While data breaches involving card data are making the headlines, a recent survey conducted by the Association for Financial Professionals (AFP) shows a marked uptick last year in frauds involving wire transfers.
Overall, the survey results suggest the payment fraud landscape is little changed from last year. Sixty-two percent of the more than 700 finance professionals surveyed by AFP in January said their companies experienced payment fraud in 2014, up only slightly from 60% in 2013.
Check fraud remains the biggest problem, cited by 77% of the organizations that experienced payment fraud last year, down from 82% in 2013. Thirty-four percent of the respondents said that their company experienced credit or debit card fraud, little changed from 33% in 2013.
The big change came in scams related to wire transfers, with 27% of organizations that experienced fraud citing wire transfer fraud in 2014, up from 14% in 2013.
“That’s the real trend breaker,” said Magnus Carlsson, manager of treasury and payments at AFP.
Wire transfer frauds often involve email spoofing based on information that fraudsters have gathered in part from social media, Carlsson said.
“One of the schemes is either hacking or mimicking emails from CFOs or CEOs and sending them to perhaps [accounts payable] personnel with instructions to make a payment,” he said. “The employee wants to do what he’s told by the CFO or CEO and makes the payment.”
Tiffany Riley, a vice president of marketing at Guardian Analytics, which has a product that helps banks detect wire transfer fraud, linked the uptick in the schemes to the information that has been made available about companies as well as consumers as a result of massive data breaches in recent years.
Such breaches have involved email providers as well as companies’ credit and debit card information, said Riley, pictured at left, and the data involved gives fraudsters what they need for spear phishing emails.
The AFP survey also showed a higher rate of losses related to wire transfer frauds. Twenty percent of the organizations that suffered financial losses from payment fraud said their biggest losses last year stemmed from wire transfer fraud, up from 9% in 2013.
“That’s a dramatic increase in actual losses,” said Carlsson, pictured at left.
In contrast, 45% of the companies that suffered losses from payment fraud said check fraud was responsible for the biggest losses, down from 50% in 2013. Frauds involving corporate credit cards resulted in the biggest losses at 25% of the companies, up from 23% in 2013.
The increase in scams means companies should take extra care around wire transfers. “It’s always best to be very, very cautious when someone asks for a change in payments instructions,” Carlsson said.

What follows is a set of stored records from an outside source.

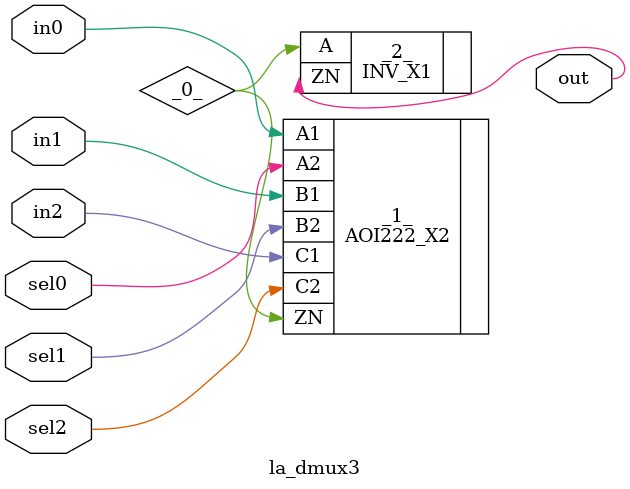
<source format=v>

/* Generated by Yosys 0.37 (git sha1 a5c7f69ed, clang 14.0.0-1ubuntu1.1 -fPIC -Os) */

module la_dmux3(sel0, sel1, sel2, in0, in1, in2, out);
  wire _0_;
  input in0;
  wire in0;
  input in1;
  wire in1;
  input in2;
  wire in2;
  output out;
  wire out;
  input sel0;
  wire sel0;
  input sel1;
  wire sel1;
  input sel2;
  wire sel2;
  AOI222_X2 _1_ (
    .A1(in0),
    .A2(sel0),
    .B1(in1),
    .B2(sel1),
    .C1(in2),
    .C2(sel2),
    .ZN(_0_)
  );
  INV_X1 _2_ (
    .A(_0_),
    .ZN(out)
  );
endmodule

</source>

Riley said companies should work with their banks to educate themselves about the types of attacks that are happening. “Awareness is a huge piece of this,” she said.
She predicted that frauds involving wire transfers will continue to rise and noted that from a criminal’s perspective, a wire transfer offers certain advantages: “It settles quickly, it’s really hard to get back, and it’s international.”
In an environment where payment fraud seems to be escalating, treasury professionals see the adoption of EMV-chip technology for debit and credit cards as a step in the right direction, according to the AFP survey.
The United States has lagged behind much of the rest of the world in abandoning magnetic-strip cards for those containing chips, which are harder to compromise. But U.S. credit card companies are now adopting the EMV-chip technology. And starting in October of this year, the liability for card fraud will shift from the bank that issued the credit card to the merchant that accepted the card.
Ninety-two percent of the finance professionals surveyed by AFP expect the use of EMV-chip cards to reduce point-of-sale frauds, and 61% said a chip card used with a PIN code would do the best job of reducing fraud, while 12% cited chip-and-choice, in which the merchant chooses whether a customer will provide a signature or a PIN code.
But the vast majority (80%) of respondents say fraudsters discouraged by chip cards will shift to other payment types, with 38% expecting them to target checks instead, 24% citing ACH debits and 7% wire transfers.